Saved data entries:
--------------------------------------------------
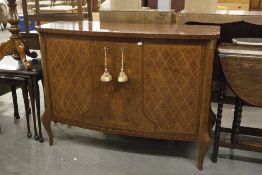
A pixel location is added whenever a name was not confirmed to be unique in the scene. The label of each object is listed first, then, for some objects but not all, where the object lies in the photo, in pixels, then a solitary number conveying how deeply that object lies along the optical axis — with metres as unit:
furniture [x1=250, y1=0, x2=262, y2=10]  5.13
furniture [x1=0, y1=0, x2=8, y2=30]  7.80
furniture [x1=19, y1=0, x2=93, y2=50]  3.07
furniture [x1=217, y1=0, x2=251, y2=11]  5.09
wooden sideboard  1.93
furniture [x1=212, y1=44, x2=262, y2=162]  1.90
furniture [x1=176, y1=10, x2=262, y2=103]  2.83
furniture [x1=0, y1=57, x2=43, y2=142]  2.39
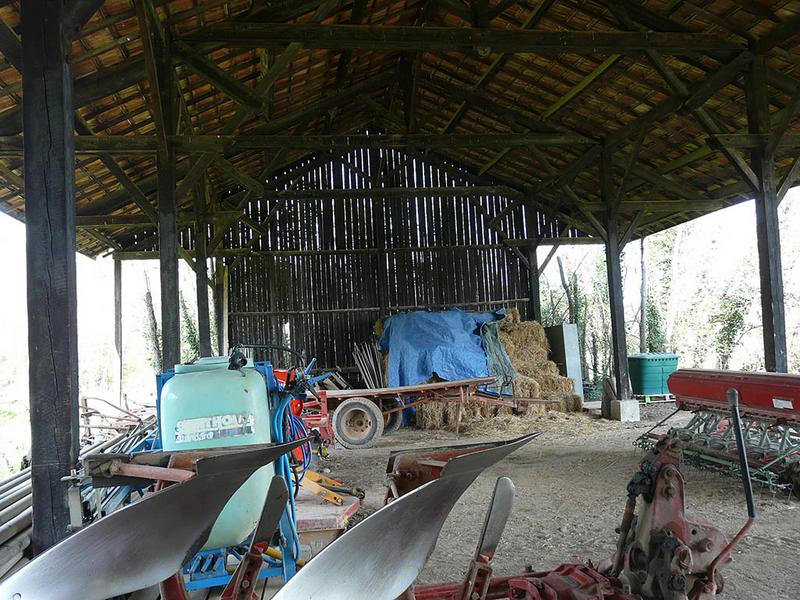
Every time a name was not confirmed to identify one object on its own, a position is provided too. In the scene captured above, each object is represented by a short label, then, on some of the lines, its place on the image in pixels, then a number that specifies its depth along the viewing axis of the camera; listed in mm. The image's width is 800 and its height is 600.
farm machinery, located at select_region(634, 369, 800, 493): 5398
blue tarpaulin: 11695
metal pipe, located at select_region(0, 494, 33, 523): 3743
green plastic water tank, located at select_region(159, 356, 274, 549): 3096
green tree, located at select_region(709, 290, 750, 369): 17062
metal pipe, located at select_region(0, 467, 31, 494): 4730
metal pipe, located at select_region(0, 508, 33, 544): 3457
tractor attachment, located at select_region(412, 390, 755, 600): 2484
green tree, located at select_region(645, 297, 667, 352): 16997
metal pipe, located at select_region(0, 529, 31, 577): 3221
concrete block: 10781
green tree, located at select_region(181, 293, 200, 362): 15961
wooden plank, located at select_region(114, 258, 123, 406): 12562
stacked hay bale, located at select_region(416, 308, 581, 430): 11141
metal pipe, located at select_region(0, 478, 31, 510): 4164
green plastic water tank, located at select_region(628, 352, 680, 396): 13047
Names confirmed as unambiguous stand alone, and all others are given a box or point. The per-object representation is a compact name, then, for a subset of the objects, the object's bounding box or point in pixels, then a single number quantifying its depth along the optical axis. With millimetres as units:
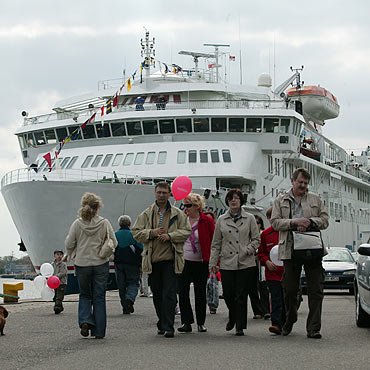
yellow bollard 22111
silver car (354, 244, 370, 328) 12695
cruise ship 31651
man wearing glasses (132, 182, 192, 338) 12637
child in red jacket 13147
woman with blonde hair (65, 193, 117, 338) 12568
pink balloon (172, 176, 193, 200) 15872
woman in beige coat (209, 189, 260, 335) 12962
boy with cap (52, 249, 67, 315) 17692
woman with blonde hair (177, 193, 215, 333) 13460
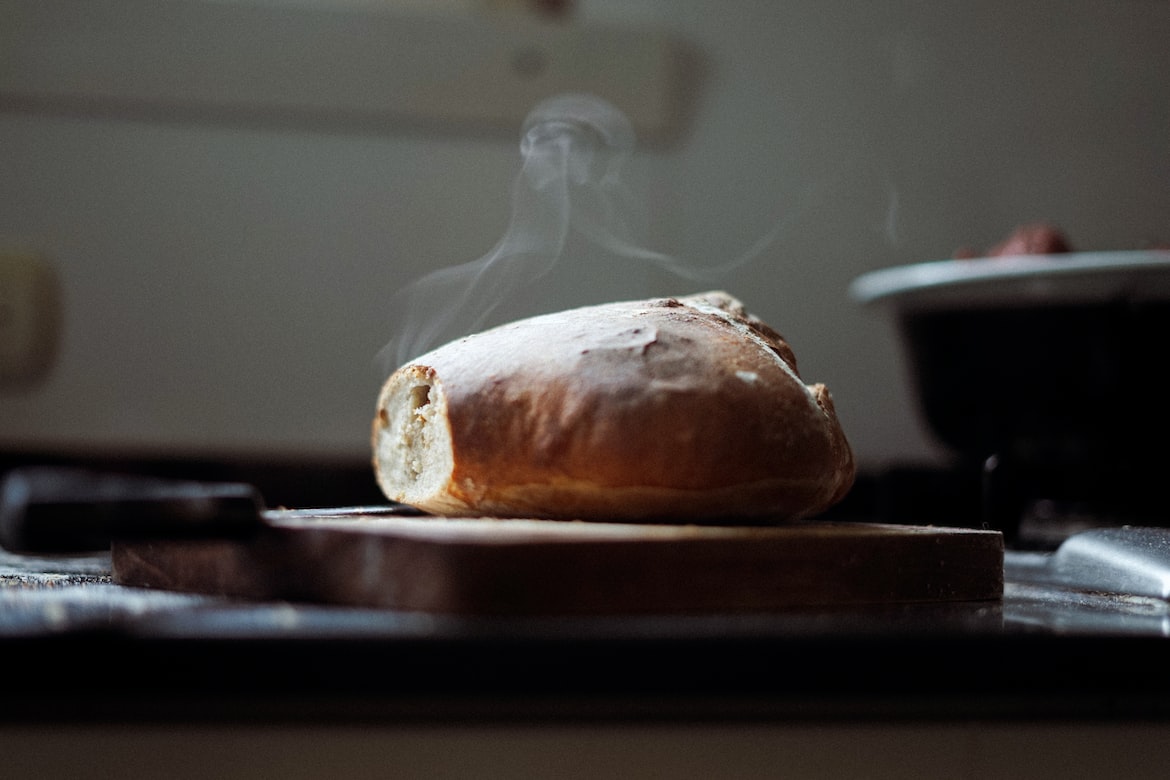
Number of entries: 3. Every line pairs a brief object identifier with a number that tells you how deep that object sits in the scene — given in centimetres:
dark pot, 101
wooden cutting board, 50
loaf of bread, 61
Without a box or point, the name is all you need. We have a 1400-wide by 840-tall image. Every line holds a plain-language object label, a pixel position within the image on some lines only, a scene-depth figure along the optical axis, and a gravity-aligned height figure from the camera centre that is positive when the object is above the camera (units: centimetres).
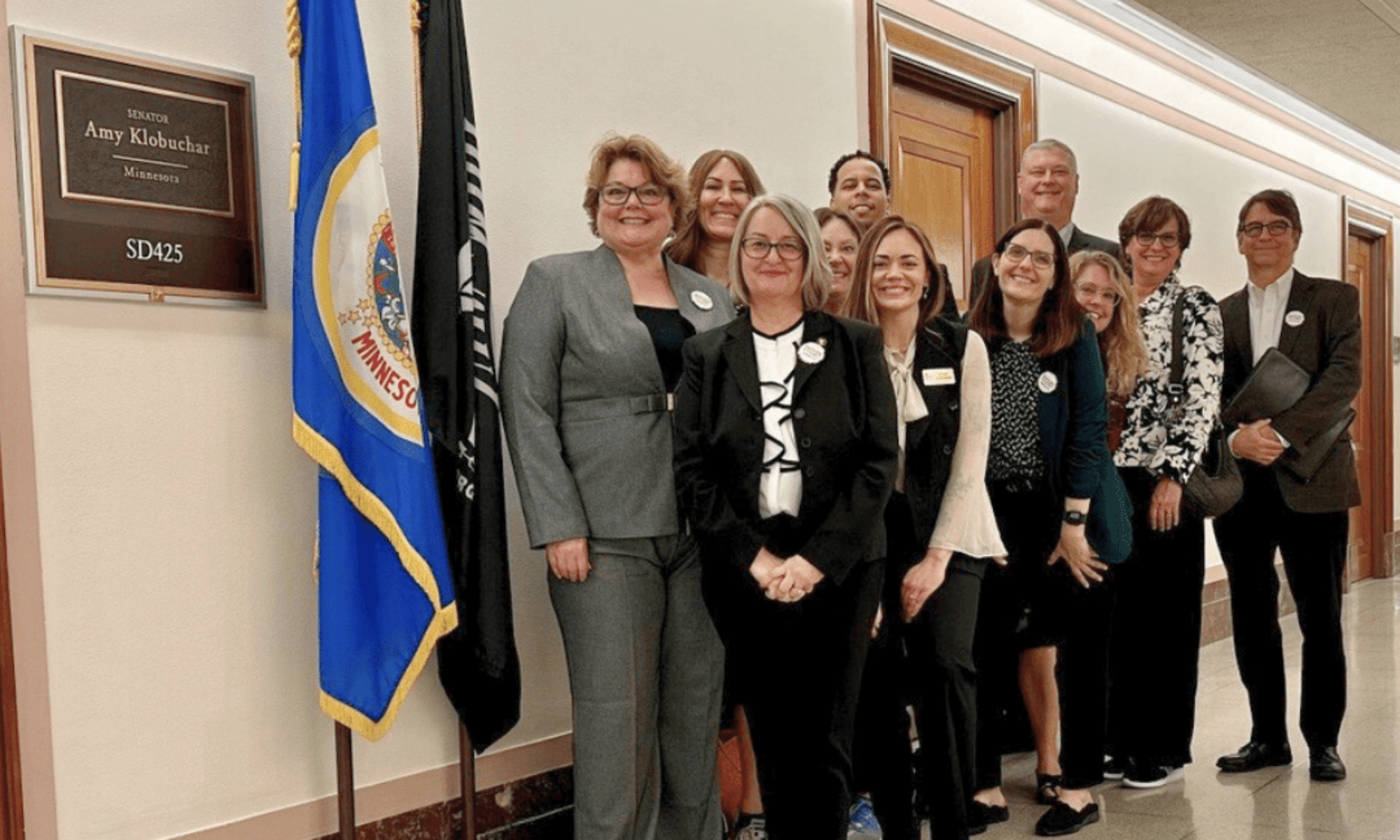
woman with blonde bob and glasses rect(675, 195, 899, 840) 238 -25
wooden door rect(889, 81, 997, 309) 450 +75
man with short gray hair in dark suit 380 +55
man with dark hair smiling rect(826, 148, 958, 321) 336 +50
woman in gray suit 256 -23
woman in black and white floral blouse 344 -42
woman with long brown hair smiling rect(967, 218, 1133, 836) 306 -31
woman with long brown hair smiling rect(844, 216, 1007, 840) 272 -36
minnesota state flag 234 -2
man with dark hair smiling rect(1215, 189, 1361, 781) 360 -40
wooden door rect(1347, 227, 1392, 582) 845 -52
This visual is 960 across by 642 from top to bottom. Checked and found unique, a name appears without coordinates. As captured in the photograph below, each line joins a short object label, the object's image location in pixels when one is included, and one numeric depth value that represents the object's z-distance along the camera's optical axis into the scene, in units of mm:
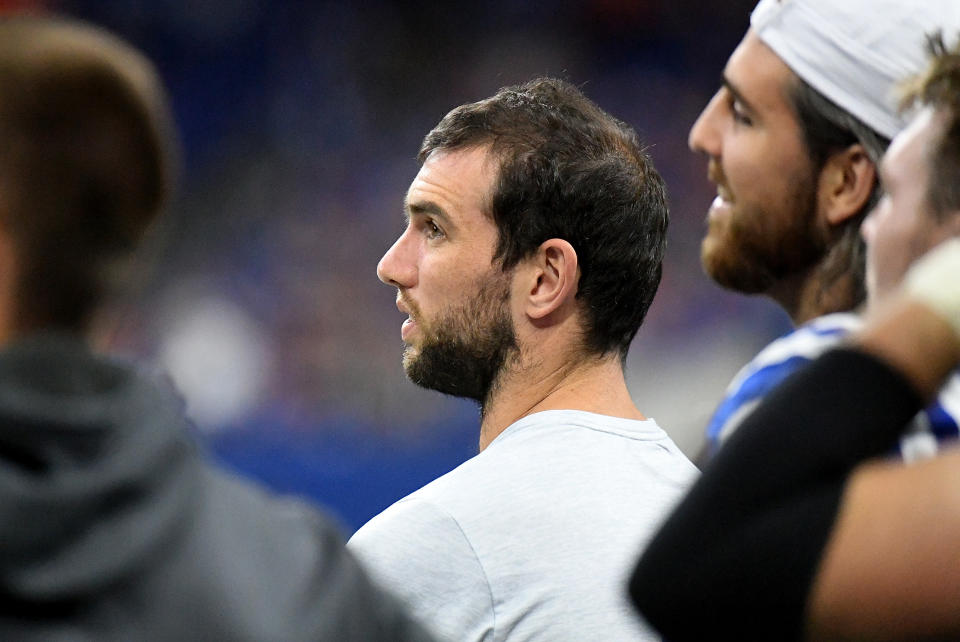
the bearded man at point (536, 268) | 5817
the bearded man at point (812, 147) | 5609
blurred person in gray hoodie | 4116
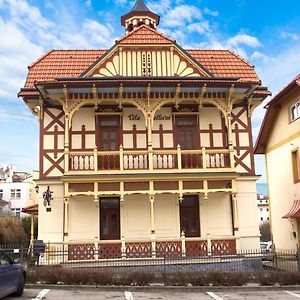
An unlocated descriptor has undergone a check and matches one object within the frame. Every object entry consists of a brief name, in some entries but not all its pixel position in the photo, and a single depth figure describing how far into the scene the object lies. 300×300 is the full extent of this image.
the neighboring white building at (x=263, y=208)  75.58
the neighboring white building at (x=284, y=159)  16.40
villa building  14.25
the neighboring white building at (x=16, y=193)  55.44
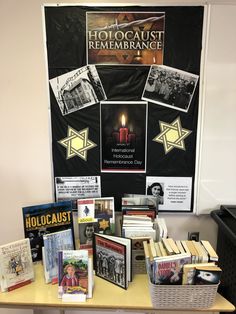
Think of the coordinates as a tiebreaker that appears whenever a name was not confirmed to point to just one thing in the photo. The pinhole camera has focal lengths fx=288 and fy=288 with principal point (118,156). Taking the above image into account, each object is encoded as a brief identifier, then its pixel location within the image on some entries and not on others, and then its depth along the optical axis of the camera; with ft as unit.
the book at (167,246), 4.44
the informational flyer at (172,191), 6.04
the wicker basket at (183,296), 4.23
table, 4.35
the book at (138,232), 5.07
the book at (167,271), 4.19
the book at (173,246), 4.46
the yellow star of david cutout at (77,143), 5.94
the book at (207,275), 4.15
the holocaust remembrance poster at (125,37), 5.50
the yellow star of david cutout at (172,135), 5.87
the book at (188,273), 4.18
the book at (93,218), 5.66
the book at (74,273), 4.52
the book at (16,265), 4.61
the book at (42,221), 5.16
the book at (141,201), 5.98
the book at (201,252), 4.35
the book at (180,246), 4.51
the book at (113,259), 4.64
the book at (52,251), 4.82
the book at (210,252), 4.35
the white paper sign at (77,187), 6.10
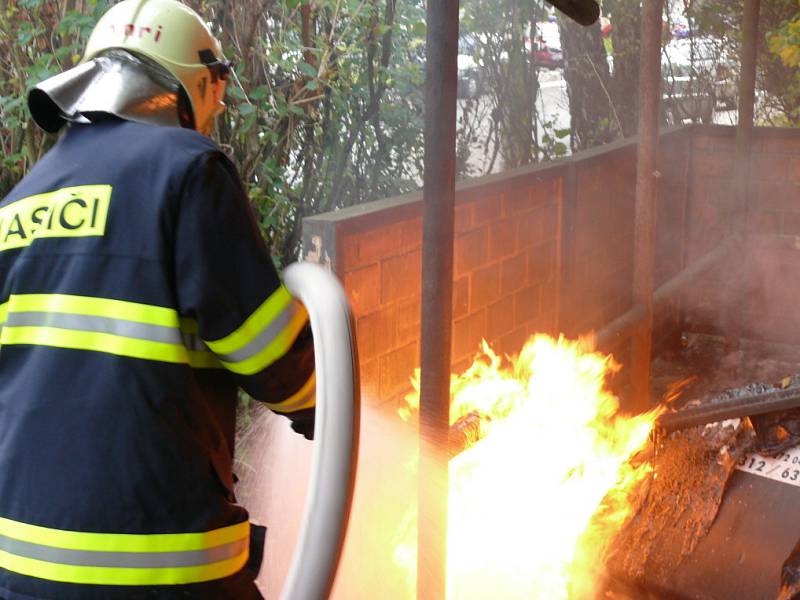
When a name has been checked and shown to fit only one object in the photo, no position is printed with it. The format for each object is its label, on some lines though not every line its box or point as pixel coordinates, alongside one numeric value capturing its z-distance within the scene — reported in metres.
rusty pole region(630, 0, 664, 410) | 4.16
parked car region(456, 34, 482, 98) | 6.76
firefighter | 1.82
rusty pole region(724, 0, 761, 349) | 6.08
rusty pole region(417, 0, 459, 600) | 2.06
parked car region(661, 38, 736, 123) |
--------------------------------------------------
Description of the task: From the records above, copy each line where the word "centimetres" can be found.

The completed task:
Number of entries: 3. Every line pairs a brief object identifier with a number that tells you how deep that object sits in the scene — given in centimetres:
Without a box or point, the name is all you need. We have a 1400-wide by 840-tall image. Every line holds a plain-language object label, a pixel position within the image on some lines only, a scene-depth figure along the optical axis, and a gravity-aligned height figure from the camera centre that is positive when the object is above the camera (units: centimetres).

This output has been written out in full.